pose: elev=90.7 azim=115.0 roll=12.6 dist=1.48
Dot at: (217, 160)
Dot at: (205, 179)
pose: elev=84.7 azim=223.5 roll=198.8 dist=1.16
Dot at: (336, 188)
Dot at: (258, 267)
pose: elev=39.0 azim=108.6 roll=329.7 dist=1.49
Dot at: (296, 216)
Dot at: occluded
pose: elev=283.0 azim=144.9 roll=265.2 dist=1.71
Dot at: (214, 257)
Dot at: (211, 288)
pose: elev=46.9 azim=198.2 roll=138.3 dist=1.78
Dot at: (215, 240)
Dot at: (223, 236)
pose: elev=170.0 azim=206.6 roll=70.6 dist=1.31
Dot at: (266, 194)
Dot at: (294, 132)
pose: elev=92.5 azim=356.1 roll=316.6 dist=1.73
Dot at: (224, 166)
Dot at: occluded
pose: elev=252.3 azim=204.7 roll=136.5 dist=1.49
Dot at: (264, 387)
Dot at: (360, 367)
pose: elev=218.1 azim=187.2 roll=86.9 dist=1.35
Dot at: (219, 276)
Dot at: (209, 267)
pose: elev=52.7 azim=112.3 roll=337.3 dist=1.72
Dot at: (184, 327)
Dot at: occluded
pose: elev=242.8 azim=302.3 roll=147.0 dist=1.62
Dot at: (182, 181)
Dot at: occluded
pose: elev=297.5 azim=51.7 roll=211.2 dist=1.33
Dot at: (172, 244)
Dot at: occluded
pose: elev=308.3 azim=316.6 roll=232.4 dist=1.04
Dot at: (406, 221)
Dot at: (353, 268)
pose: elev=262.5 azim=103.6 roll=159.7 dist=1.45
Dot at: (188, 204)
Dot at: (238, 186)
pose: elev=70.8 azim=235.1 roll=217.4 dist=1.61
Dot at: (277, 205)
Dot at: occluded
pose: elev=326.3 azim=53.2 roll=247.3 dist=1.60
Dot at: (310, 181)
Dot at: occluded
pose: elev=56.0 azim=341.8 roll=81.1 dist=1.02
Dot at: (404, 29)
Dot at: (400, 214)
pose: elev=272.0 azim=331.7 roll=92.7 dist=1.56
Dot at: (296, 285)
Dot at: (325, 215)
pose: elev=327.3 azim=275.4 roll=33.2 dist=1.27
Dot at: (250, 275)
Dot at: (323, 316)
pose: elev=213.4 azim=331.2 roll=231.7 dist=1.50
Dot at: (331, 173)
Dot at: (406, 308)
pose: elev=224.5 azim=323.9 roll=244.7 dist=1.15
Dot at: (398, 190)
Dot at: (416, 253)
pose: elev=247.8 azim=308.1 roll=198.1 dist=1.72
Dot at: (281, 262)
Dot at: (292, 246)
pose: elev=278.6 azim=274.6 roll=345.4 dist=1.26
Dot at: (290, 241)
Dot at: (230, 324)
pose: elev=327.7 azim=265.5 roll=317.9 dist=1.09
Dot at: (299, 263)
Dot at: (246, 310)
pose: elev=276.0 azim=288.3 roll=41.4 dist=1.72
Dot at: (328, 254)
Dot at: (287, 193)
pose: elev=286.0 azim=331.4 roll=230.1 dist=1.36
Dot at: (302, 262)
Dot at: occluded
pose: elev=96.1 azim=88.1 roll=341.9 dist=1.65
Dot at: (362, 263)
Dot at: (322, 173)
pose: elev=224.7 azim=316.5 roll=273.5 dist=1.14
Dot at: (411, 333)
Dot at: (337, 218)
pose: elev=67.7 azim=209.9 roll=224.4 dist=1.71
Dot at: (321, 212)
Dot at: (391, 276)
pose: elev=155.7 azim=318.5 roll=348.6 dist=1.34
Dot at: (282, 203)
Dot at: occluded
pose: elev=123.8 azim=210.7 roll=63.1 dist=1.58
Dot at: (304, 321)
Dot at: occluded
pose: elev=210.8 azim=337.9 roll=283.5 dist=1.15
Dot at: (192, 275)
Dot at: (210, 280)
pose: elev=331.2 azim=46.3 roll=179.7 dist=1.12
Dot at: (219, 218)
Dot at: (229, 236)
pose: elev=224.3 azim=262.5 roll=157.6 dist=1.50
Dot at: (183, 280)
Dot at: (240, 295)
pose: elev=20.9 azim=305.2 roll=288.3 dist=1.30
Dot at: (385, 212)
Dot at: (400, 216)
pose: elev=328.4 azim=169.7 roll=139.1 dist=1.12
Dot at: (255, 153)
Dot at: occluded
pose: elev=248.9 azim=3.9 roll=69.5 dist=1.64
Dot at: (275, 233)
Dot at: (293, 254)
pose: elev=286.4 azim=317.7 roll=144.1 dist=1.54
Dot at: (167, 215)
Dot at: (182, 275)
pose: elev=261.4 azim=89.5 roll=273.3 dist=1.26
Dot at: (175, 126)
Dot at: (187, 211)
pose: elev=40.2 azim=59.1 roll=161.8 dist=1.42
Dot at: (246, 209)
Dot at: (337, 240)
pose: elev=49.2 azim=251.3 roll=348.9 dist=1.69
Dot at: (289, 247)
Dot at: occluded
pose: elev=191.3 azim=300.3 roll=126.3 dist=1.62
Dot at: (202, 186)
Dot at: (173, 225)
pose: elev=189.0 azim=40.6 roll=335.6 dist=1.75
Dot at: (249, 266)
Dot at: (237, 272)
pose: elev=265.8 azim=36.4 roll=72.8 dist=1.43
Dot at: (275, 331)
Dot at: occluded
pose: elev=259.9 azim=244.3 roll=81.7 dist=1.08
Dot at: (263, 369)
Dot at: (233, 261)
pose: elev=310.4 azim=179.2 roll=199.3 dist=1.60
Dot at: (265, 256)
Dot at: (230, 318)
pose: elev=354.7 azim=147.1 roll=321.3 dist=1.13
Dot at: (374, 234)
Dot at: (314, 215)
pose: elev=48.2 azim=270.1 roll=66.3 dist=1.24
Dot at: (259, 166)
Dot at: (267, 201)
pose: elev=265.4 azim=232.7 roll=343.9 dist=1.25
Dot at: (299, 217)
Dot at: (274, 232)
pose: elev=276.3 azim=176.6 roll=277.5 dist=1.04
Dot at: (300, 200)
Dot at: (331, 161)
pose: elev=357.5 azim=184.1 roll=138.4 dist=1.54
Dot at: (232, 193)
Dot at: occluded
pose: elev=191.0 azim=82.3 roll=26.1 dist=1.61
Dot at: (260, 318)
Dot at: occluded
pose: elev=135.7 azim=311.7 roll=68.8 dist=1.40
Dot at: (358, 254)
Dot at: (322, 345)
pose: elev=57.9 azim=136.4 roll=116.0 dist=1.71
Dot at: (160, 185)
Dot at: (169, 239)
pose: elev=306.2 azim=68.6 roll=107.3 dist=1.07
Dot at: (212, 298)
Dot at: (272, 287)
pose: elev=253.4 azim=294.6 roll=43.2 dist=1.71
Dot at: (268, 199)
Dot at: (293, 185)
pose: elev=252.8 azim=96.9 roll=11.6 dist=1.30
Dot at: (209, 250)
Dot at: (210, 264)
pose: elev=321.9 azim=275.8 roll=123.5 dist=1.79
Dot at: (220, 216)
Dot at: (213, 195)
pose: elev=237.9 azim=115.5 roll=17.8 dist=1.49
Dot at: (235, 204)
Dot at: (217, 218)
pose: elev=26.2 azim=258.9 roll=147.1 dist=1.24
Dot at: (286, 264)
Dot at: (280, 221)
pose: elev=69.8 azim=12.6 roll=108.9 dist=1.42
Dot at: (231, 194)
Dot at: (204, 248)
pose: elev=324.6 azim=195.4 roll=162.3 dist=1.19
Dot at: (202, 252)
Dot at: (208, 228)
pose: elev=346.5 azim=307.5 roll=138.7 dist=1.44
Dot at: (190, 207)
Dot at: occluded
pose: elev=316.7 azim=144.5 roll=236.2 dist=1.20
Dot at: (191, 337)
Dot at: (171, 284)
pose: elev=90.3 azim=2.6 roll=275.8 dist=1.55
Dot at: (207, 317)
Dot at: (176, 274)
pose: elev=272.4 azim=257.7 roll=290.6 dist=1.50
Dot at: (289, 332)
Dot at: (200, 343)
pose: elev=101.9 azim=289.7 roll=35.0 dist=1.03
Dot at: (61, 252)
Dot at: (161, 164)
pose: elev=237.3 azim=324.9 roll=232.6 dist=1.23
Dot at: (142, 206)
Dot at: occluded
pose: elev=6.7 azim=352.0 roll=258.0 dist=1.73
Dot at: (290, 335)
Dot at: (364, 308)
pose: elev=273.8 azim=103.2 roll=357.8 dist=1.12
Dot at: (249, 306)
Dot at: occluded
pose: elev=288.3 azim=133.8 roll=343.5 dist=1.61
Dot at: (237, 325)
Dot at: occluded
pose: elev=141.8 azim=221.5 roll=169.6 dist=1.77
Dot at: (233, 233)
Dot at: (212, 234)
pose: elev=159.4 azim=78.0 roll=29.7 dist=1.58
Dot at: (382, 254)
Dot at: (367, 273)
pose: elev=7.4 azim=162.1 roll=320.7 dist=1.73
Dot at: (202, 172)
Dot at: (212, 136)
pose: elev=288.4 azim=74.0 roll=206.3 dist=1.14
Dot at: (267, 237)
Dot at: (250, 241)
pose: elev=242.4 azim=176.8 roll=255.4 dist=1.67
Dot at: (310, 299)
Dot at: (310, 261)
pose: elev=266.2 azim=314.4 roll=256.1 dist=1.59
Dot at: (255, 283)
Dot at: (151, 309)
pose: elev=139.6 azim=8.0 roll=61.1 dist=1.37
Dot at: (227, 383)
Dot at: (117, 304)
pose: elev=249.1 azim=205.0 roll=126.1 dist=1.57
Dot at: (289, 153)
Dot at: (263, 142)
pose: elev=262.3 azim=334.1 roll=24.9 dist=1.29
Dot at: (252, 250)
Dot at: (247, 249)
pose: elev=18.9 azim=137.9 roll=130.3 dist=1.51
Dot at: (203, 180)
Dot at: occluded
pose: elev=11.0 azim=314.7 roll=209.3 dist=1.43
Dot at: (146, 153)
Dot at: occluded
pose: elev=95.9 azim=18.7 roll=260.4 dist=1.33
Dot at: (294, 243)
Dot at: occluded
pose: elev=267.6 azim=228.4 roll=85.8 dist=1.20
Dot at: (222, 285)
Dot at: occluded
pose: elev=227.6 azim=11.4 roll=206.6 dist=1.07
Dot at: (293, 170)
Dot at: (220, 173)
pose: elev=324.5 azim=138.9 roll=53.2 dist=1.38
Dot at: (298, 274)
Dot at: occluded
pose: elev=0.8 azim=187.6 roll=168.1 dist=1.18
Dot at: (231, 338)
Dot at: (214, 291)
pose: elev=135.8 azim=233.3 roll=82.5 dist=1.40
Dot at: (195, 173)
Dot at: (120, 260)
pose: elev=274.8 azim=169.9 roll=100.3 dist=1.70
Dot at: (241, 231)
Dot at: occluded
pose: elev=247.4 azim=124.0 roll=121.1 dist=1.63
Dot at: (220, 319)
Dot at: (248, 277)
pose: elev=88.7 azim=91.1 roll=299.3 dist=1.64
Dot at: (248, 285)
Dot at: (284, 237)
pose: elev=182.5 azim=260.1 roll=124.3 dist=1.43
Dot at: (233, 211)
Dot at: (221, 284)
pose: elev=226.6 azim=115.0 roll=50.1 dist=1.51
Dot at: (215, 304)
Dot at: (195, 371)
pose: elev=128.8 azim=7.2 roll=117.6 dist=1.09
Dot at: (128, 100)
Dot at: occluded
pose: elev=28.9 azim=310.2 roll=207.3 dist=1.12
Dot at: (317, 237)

**Instructions for the task**
Arrange the lines above as a numbered list, leaving out blank lines. Begin at the line that contains "pose: elev=266.2 azim=314.4" and stop after the line that contains "Dot at: (263, 142)".

**The reply**
1. pose: elev=266.2 azim=314.4 roll=256.1 dist=1.59
2. Dot at: (255, 283)
3. Dot at: (151, 309)
4. pose: elev=139.6 azim=8.0 roll=61.1 dist=1.37
5. Dot at: (227, 383)
6. Dot at: (117, 304)
7. pose: elev=249.1 azim=205.0 roll=126.1 dist=1.57
8. Dot at: (289, 153)
9. Dot at: (263, 142)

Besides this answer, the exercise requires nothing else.